Actions of the character of the one here considered involve issues that are the direct product of a contractual relation. The parties to the action necessarily must be either those who executed the agreement or their successors in interest. The valid and actual contractual obligations are binding and enforcible unless for purely equitable reasons the enforcement thereof would be to no purpose so far as the rights of the parties to the action are concerned. Collateral possibilities or indirect consequences are beside the issue. Changes, or the likelihood thereof, incident to the growth of a community, may create or forecast perplexing social problems, but such problems, from the very nature of things, cannot be solved by the courts in the process of litigation of a purely private nature. Any attempt to do so would be an unwarranted interference with the functions of other branches of the government already equipped with power and means for the comprehensive consideration of such problems.

Appellants' contention, therefore, that the purpose of the agreement in question failed in its inception cannot be upheld. And, any contention that the agreement was only intended to take effect after a certain number of signatures had been obtained is refuted by the findings of the court, supported by the evidence. The findings, upon the evidence, also refute the contention that the purpose of the agreement failed in its inception because of the nature of the neighborhood. It should be noted in this connection that, like any other contract, such an agreement, so long as its subject is lawful, does not depend for its validity upon the existence or necessity of any particular purpose. Thus, a general purpose may be expressed, but a failure to express a general purpose does not necessarily affect its validity. A contract may fail in its inception for uncertainty or because its subject is unlawful, but not because it lacks a preamble. If intelligible, its purpose is revealed by its terms. And in any event, whatever its purpose may be, any contract can control only the parties thereto or their successors in interest.

With regard to appellants' contention that the agreement was not “acknowledged so as to be recorded,” the court's finding to the contrary is supported by the record.

As heretofore noted, it is argued that the contract is invalid and unenforcible because some of the owners of lots in the district above described failed to sign it. The argument is without merit; the number of parties to such an agreement is not the test of its validity.

It is also urged that “There are only four theories upon which the judgment and decree can possibly rest.” The record reveals the judgment and decree to be based on the evidence––not upon theories.
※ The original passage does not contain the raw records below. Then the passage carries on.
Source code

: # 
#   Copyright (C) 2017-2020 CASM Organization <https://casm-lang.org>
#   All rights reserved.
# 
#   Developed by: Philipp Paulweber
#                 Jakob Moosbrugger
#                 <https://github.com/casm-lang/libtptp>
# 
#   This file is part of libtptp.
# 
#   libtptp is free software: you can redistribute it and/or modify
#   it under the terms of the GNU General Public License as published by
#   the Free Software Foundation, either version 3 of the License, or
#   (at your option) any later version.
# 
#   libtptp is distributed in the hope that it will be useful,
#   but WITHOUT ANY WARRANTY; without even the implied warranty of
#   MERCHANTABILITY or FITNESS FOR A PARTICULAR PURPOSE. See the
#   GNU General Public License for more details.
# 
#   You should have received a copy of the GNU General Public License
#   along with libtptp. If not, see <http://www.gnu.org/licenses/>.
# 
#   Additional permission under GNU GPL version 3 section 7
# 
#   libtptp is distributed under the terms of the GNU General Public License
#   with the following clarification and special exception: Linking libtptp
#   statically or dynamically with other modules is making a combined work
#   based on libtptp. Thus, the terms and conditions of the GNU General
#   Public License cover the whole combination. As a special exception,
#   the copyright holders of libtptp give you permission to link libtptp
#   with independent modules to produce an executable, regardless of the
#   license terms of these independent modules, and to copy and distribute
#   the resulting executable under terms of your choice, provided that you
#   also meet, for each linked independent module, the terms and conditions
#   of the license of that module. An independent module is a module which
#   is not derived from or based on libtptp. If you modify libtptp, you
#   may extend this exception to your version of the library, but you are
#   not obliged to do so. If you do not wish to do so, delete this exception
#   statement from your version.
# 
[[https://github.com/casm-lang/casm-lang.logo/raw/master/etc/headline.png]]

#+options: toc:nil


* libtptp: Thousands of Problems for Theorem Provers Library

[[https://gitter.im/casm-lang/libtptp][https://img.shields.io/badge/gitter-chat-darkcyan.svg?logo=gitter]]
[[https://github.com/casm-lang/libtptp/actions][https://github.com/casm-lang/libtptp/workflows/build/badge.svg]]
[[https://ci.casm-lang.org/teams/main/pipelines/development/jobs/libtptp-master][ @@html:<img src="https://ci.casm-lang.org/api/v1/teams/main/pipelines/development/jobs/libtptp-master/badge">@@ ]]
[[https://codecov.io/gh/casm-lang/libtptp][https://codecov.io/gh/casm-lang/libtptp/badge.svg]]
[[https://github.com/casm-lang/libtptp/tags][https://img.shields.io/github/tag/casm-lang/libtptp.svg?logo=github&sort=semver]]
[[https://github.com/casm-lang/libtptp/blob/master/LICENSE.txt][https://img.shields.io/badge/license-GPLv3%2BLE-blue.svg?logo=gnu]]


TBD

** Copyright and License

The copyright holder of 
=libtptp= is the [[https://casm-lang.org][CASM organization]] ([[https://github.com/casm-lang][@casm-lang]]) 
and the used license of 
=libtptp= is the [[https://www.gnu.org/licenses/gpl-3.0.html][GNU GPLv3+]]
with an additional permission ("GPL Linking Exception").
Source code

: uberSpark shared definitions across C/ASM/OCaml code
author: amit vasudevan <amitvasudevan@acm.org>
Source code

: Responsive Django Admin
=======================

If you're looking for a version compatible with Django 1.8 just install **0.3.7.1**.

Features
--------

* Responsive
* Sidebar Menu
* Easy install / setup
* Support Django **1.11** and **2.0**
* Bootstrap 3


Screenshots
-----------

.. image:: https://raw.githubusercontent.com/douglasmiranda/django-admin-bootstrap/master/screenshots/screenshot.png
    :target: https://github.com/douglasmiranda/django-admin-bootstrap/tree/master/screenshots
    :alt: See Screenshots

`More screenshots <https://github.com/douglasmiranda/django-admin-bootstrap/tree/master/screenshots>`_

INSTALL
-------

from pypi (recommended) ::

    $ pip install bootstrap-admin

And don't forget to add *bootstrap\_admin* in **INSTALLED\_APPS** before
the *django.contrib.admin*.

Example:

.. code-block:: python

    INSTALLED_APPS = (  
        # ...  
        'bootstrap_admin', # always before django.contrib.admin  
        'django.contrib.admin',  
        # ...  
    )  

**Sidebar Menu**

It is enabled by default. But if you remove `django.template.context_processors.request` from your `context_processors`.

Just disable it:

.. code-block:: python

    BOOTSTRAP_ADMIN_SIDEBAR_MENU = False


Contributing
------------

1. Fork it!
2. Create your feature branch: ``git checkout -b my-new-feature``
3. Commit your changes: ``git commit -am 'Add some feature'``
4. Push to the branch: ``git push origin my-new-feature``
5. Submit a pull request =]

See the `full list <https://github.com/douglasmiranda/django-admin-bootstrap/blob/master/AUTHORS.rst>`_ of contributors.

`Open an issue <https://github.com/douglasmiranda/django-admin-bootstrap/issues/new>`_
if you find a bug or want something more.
And the trial was upon the issues presented by the pleadings.

The separate and affirmative defense, that relies on the constitutional provisions, is submitted without citation of authority. The same proposition was presented in Burkhardt v. Lofton, supra, and there held untenable; the decision is supported by abundant authority.

As pointed out in Fairchild v. Raines: “It is the general rule that the granting or withholding of equitable relief involves the exercise of judicial discretion.” In the within action, nothing has been presented that suggests an abuse of that discretion by the trial court. The findings are supported by the evidence and there are no prejudicial errors in the record, for which reason the judgment must be affirmed, and it is so ordered. The attempted appeal from the order denying the motion for a new trial is dismissed.

PER CURIAM.

Hearing denied; TRAYNOR, J., dissenting.